In Chapter one of the book, after the arrest of the father, the woman plans to kill the family dog before their departure. After telling the dog to play dead, the woman kills it by hitting its head with a shovel. She then buries the dog alongside the gloves she had won though they are not white as they were initially but stained (Otsuka 21). In chapter 2, after leaving their home, the military directs them to the horse stables at the rear of the town racetrack. Other families of Japanese Americans are brought into the stables, where they are also to reside. In chapter 4, when they eventually return home, it is evident that the father’s face is wrinkled, and he puts on dentures since he lost his teeth in detention. The father does not read stories or sing to his children as he used to do before the internment. Moreover, he does not talk about what he went through while detained, and the children do not want to know; they only desire to forget the occurrences.

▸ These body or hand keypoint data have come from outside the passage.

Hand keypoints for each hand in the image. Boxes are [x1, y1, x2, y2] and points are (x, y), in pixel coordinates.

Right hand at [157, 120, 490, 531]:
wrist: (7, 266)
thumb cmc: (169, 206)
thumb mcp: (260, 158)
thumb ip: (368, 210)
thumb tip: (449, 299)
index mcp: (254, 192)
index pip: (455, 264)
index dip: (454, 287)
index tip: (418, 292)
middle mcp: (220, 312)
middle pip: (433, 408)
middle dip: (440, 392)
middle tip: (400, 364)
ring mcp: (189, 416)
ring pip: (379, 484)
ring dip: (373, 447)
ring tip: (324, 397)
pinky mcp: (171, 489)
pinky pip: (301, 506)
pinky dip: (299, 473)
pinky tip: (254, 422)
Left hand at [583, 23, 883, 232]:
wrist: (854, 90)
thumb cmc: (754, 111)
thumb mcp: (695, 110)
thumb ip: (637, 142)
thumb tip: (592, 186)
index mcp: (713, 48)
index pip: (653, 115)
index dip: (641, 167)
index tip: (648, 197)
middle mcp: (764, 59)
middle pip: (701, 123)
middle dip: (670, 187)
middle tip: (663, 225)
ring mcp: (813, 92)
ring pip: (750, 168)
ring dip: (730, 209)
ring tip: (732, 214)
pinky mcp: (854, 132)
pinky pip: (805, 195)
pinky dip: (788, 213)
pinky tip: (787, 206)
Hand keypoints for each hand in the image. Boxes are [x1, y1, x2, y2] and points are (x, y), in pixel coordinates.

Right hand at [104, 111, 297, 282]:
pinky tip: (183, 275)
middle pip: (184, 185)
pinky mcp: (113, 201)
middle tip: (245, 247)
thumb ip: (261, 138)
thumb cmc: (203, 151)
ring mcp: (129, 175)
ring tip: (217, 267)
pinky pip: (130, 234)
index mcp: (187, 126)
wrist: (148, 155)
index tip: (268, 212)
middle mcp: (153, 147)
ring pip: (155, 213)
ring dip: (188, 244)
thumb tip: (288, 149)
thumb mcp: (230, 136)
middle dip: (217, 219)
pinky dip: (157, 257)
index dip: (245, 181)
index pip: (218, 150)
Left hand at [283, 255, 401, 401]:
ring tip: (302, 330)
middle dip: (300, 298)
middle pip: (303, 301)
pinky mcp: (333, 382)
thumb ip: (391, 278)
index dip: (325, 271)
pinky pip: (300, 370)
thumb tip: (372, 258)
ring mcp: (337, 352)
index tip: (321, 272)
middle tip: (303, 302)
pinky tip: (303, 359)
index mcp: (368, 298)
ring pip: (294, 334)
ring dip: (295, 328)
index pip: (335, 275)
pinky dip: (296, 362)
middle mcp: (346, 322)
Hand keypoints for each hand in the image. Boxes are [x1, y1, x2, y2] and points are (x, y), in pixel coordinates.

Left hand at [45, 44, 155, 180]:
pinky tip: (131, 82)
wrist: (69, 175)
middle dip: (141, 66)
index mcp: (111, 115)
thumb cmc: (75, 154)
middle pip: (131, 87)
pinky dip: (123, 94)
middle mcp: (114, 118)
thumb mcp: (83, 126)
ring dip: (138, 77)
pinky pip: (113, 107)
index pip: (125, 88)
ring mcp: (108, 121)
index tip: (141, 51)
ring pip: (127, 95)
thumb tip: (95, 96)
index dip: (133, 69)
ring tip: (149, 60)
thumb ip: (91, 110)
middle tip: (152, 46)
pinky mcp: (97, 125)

The woman chooses to kill the dog out of compassion as she does not want it to starve after they depart. Nevertheless, if she is compassionate enough, she should decide to carry the dog along as they leave rather than killing it. The stain implies that the woman’s hostility against the dog will have an endless psychological impact on her. On this note, each act of aggression seems to have far-reaching effects on the perpetrators (Fugita and Fernandez 34). The author uses the white dog to represent Japanese Americans and their experiences. Similar to the Japanese Americans who suffer internment in the hands of the government they trust for their wellbeing, the dog entrusts its survival to the woman who ends up killing it.

Through confining the Japanese American families in horse stables, the American military seeks to dehumanize them by treating them like animals instead of human beings. Attributable to the ease of maltreating and carrying out injustices against people who have already been divested of their human qualities, the military dehumanizes the Japanese Americans to ensure that they have no chance of fighting back or posing resistance. The father’s loss of teeth and the sudden deformation depicts the impact of detention in chipping away the identity of Japanese Americans. Though the children want to forget the awful experience, it is impossible as the effects of internment have left an indelible mark and transformed their entire lives whether they like it or not.

In conclusion, by failing to give names to the main characters in the book, the author avoids bias and makes the story universal by ensuring that each detail resonates flawlessly with any reader. The book’s integrity and candor in criticizing injustices act as the sources of its attractiveness. Although the Japanese Americans are technically free since they are not in detention anymore, they do not have the autonomy to live as they wish. The Japanese Americans can only visualize the autonomy of the wild horses because it is impossible for them to live devoid of unmerited restrictions.

Works Cited

Ahlin, Lena. “”All we wanted To Do, Now That we were back in the World, was Forget”: On Remembrance and Forgetting in Julie Otsuka’s Novels.” American Studies in Scandinavia, vol. 47, no. 2, 2015, pp. 81-101.

Fugita, Stephen, and Marilyn Fernandez. Altered Lives, Enduring Community: Japanese Americans Remember their World War II Incarceration. University of Washington Press, 2012.

Marouan, Maha, and Merinda Simmons. Race and Displacement: Nation, Migration, and Identity in the Twenty-first Century. University of Alabama Press, 2013.

Otsuka, Julie. When the Emperor was Divine. Anchor, 2003.

Park, Josephine. “Alien Enemies in Julie Otsuka’s When the Emperor was Divine.” Modern Fiction Studies, vol. 59, no. 1, 2013, pp. 135-155.